MOST European stocks fell yesterday after the interest rate cut by the European Central Bank (ECB) signalled concerns over Europe's growth.
By the close in Dublin, the ISEQ Overall Index was little changed, slipping just 0.01pc, or 0.29 points, to end the trading day at 4428.10.
It rose on news of the interest rate cut before retreating again. The ECB lowered its benchmark interest rate to 0.25pc from 0.5pc.
The ECB expects key interest rates to remain at the current level or lower for an extended period of time, President Mario Draghi said.

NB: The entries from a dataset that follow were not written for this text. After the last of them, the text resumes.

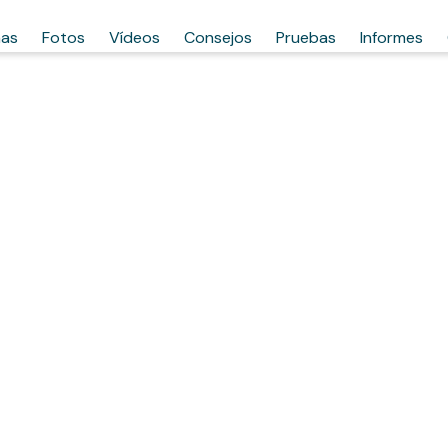
has
Fotos
Vídeos
Consejos
Pruebas
Informes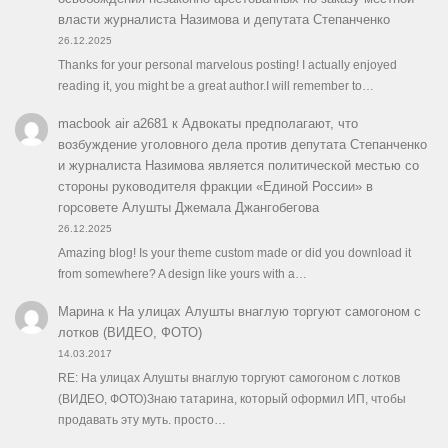
власти журналиста Назимова и депутата Степанченко
26.12.2025
Thanks for your personal marvelous posting! I actually enjoyed
reading it, you might be a great author.I will remember to…
macbook air a2681
к
Адвокаты предполагают, что
возбуждение уголовного дела против депутата Степанченко
и журналиста Назимова является политической местью со
стороны руководителя фракции «Единой России» в
горсовете Алушты Джемала Джангобегова
26.12.2025
Amazing blog! Is your theme custom made or did you download it
from somewhere? A design like yours with a…
Марина
к
На улицах Алушты внаглую торгуют самогоном с
лотков (ВИДЕО, ФОТО)
14.03.2017
RE: На улицах Алушты внаглую торгуют самогоном с лотков
(ВИДЕО, ФОТО)Знаю татарина, который оформил ИП, чтобы
продавать эту муть. просто…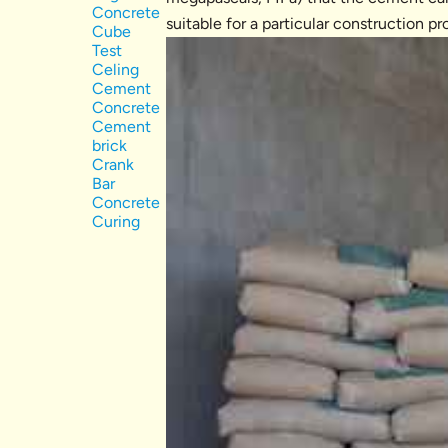
Concrete
suitable for a particular construction pr
Cube
Test
Celing
Cement
Concrete
Cement
brick
Crank
Bar
Concrete
Curing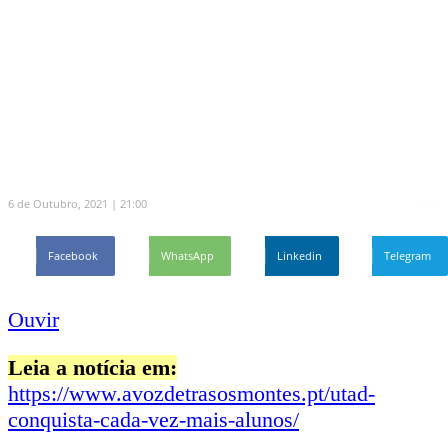
Vêm de vários pontos do país, ilhas incluídas, e
até do estrangeiro. Os novos alunos da UTAD
chegam a Vila Real cheios de sonhos e com
grandes expectativas para a aventura que agora
começa.
6 de Outubro, 2021 | 21:00
4837
Facebook
WhatsApp
Linkedin
Telegram
Ouvir
Leia a notícia em:
https://www.avozdetrasosmontes.pt/utad-
conquista-cada-vez-mais-alunos/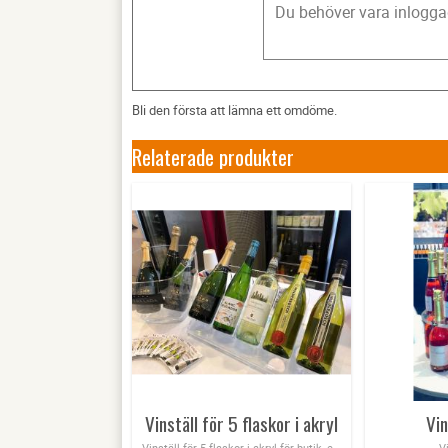
Bli den första att lämna ett omdöme.
Relaterade produkter
Vinställ för 5 flaskor i akryl
Vin
Vinställ för 5 flaskor i akryl för butik, event eller mässa, hör av er för offert
V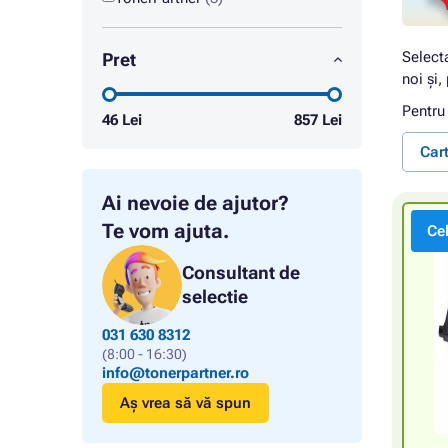
Select
Pret
noi și,
Pentru
46
Lei
857
Lei
Car
Ai nevoie de ajutor?
Te vom ajuta.
Ce
Consultant de
selectie
031 630 8312
(8:00 - 16:30)
info@tonerpartner.ro
Aș vrea să vă spun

The euro slid as much as 1pc to hit a seven-week low of $1.34.
The leaders in Dublin included Aer Lingus, which increased 1.4pc to €1.42, while listed home builder Abbey was up 1.5pc to €10.30.
Independent News & Media climbed 13.5pc to 11 cents as the publisher approached its deadline to slash its debt.
On the other side of the board, the laggards included packaging giant Smurfit Kappa, which slipped 1.6pc to €17.91, and insulation firm Kingspan, which closed down 1.4pc to €12.74.
Speciality baker Aryzta lost 0.4pc to end the trading day at €54.80. In Europe, the Stoxx Europe 600 Index lost less than 0.1pc to 323.23 at the close of trading, paring earlier gains of as much as 1.5pc.
About three stocks fell for every two that rose.
The Euro Stoxx 50 Index surged as much as 1.6pc to an intraday level of 3,106.64, the highest since October 2008, before closing 0.4pc down yesterday.
National benchmark indexes dropped in 12 of the 18 western European markets.
Germany's DAX gained 0.4pc, France's CAC 40 slipped 0.1pc and the UK's FTSE 100 fell 0.7pc.
"We passed the initial euphoria to begin to think why the ECB chose to cut rates now when very few of us saw it coming," said Michael Woischneck, Lampe Asset Management in Dusseldorf, Germany.
"A prolonged period of low interest rates also means a prolonged period of very weak growth in the euro area. I do think Europe will recover, but it will take longer than expected."